Source document
Viewpoints: Citi-Associates Deal Proves Fin Mod Oversight Inadequate

When Congress repealed the Glass-Steagall Act last fall, proponents of this deregulation said that the conglomerates that would be created would be “functionally regulated.”

Application requirements, and public input, might be reduced, but nothing would fall through the cracks, they said.

Well, on Sept. 6, Citigroup Inc. announced its intention to buy a controversial subprime lender, Associates First Capital Corp. Even though Associates owns three credit card banks — one of which has a rare “needs to improve” rating under the Community Reinvestment Act — Citigroup’s proposal triggers no requirement for Federal Reserve Board approval because of the Gramm-Leach-Bliley Act.

At the federal level there are only changes in Bank Control Act “notices” to the OCC and the FDIC.

The Inner City Public Interest Law Center of Bronx, N.Y., opposes Citigroup’s proposal, in part because it would legitimate some of the most troubling practices in subprime lending, such as single premium credit life insurance. We have been commenting on the overall deal to state regulatory agencies, whose approvals are required.

On Oct. 10, I appeared at a hearing of the South Dakota Banking Commission with a right to cross-examine witnesses. I asked Citigroup’s witnesses if and how they intended to improve Associates’ practices.

“We stand on our written submissions,” they said.

I asked the chairman of the South Dakota Banking Commission to direct Citi’s witnesses to respond. “We don’t gun,” he said. “We can’t make them answer.”

A week later the South Dakota Banking Commission approved Citigroup’s application to acquire Associates’ high-interest credit card lender, Hurley State Bank.

The next stop was Jefferson City, Mo., for the Missouri Department of Insurance’s hearing on Citigroup’s application to acquire Associates’ Northfield Insurance Co. Over Citigroup’s opposition, the Missouri agency granted Inner City standing and a right to discovery. But Citigroup refused to answer our questions. Instead it directed its St. Louis law firm, Bryan Cave, to submit 41 pages of oppositions to our standing.

At the Oct. 18 hearing Citigroup’s witnesses confided that its due diligence on Associates had all been done over the Labor Day weekend, and that they wouldn’t know what to “fix” at the company until after they acquired it.

The next battles loom at the Nevada, Texas, and Tennessee insurance departments. In each state Citigroup has had its local counsel oppose Inner City’s requests to participate in hearings. Citi has even developed a boilerplate indictment, a two-page presentation called “Inner City’s Agenda.”

The name-calling obscures the fact that Citigroup has the burden of proving that the acquisition will serve the public interest.

The states’ insurance holding company laws are based on a model statute put out by the National Association of Insurance Commissioners. But there’s little consistency in the way the states implement this law.

Minnesota, for example, has a regulation saying that hearings are not mandatory. We’ve been told by Minnesota regulators that they only hold hearings when they “intend” to deny an application. The public’s views, and evidence, apparently play no role in their process.

Exercise prompt
Answer these questions using the opinion piece above on Citigroup's purchase of Associates.
1. Which Associates credit card lender did the South Dakota Banking Commission approve Citigroup acquiring?
2. Which St. Louis law firm submitted oppositions to Inner City's standing in Missouri, and how many pages were they?
3. According to Citigroup's witnesses at the Oct. 18 hearing, when was the due diligence on Associates done?

Entries shown

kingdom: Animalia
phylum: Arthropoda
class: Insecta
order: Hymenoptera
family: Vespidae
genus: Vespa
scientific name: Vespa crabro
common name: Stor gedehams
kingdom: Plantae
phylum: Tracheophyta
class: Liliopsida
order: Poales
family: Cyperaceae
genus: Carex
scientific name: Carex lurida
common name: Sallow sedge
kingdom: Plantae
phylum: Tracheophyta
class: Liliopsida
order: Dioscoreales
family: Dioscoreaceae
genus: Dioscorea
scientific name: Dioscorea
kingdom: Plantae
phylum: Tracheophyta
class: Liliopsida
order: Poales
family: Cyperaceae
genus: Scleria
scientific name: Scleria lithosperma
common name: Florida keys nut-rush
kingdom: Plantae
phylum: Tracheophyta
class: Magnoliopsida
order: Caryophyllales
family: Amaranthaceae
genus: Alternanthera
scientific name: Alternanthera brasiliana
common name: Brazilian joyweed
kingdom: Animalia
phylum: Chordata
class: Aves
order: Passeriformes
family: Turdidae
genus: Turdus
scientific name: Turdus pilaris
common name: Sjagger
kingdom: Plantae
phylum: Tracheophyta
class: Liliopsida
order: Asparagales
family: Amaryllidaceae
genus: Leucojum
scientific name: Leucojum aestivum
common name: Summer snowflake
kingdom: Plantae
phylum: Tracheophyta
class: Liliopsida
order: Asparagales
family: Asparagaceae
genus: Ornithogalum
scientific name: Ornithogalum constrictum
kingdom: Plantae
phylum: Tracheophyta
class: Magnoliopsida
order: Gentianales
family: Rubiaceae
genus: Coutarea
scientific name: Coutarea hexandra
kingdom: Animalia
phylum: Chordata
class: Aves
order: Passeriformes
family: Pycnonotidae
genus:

Task answer
1. Hurley State Bank
2. Bryan Cave, with 41 pages
3. Over the Labor Day weekend